Corals are carnivorous marine organisms with stinging cells and tentacles. They are related to jellyfish and sea anemones. The term coral is also applied to their skeletons, which can be organic (soft) or composed of minerals (hard).
In species with a stony exterior, the outer body wall secretes calcium carbonate (lime). The skeleton forms in intricate patterns as the coral animal grows. The skeleton persists after its organism dies.
Corals live in colonies or are solitary, depending on the species. (Some species live either way). Skeletons of colonial corals, in particular, can accumulate and form massive structures, such as reefs.
More than 2300 species of coral live today. Corals appeared about 500 million years ago or more, at the same time that many other kinds of marine organisms were evolving. Thirty million years later, reef-like structures dominated by coralline skeletons were widespread.
One fossil reef has been particularly well studied on Manitoulin Island, Ontario. There, several kilometres from an ancient shoreline, many kinds of corals grew in warm water about 1 m (3 ft.) below the level of low tide. Some of the coral colonies were overturned and broken, which indicates the repeated passage of storms.

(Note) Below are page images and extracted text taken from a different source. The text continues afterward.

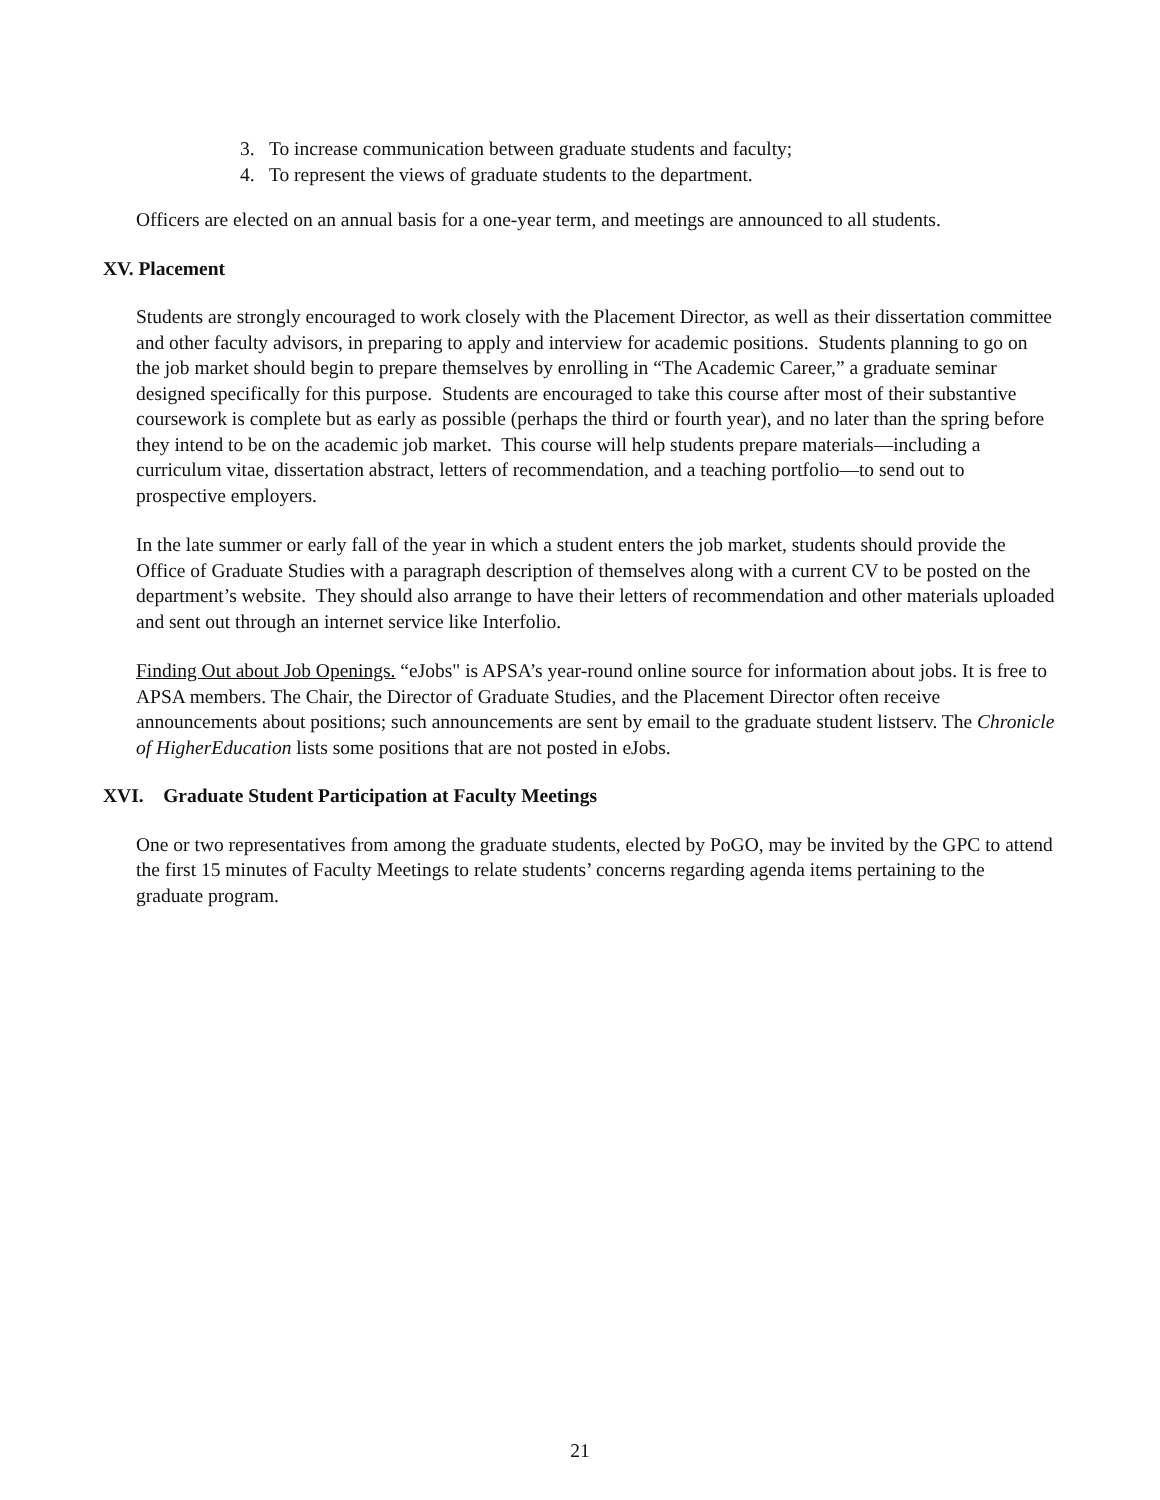3. To increase communication between graduate students and faculty;
4. To represent the views of graduate students to the department.
Officers are elected on an annual basis for a one-year term, and meetings are announced to all students.
XV. Placement
Students are strongly encouraged to work closely with the Placement Director, as well as their dissertation committee and other faculty advisors, in preparing to apply and interview for academic positions. Students planning to go on the job market should begin to prepare themselves by enrolling in “The Academic Career,” a graduate seminar designed specifically for this purpose. Students are encouraged to take this course after most of their substantive coursework is complete but as early as possible (perhaps the third or fourth year), and no later than the spring before they intend to be on the academic job market. This course will help students prepare materials—including a curriculum vitae, dissertation abstract, letters of recommendation, and a teaching portfolio—to send out to prospective employers.
In the late summer or early fall of the year in which a student enters the job market, students should provide the Office of Graduate Studies with a paragraph description of themselves along with a current CV to be posted on the department’s website. They should also arrange to have their letters of recommendation and other materials uploaded and sent out through an internet service like Interfolio.
Finding Out about Job Openings. “eJobs" is APSA’s year-round online source for information about jobs. It is free to APSA members. The Chair, the Director of Graduate Studies, and the Placement Director often receive announcements about positions; such announcements are sent by email to the graduate student listserv. The Chronicle of HigherEducation lists some positions that are not posted in eJobs.
XVI. Graduate Student Participation at Faculty Meetings
One or two representatives from among the graduate students, elected by PoGO, may be invited by the GPC to attend the first 15 minutes of Faculty Meetings to relate students’ concerns regarding agenda items pertaining to the graduate program.
21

At that time (about 425 million years ago, during what is known as the Silurian Period) the area was in the tropics, south of the equator. The continent was oriented so that the equator passed through what is now Canada, from Baffin Island through southern British Columbia. Most of North America was covered by a warm, shallow sea.
The kinds of coral that formed the Manitoulin Island reef are now extinct. The corals that form reefs in tropical waters today first appeared in the Middle Triassic Period, about 240 million years ago.
Paleozoic coral reefs are known from North America, northern South America (Venezuela, Colombia), Europe (Britain, northern France, Belgium), Asia (Mongolia, China, Kazakhstan, Turkey), north Africa (Algeria, Morocco, Sahara), and Australia.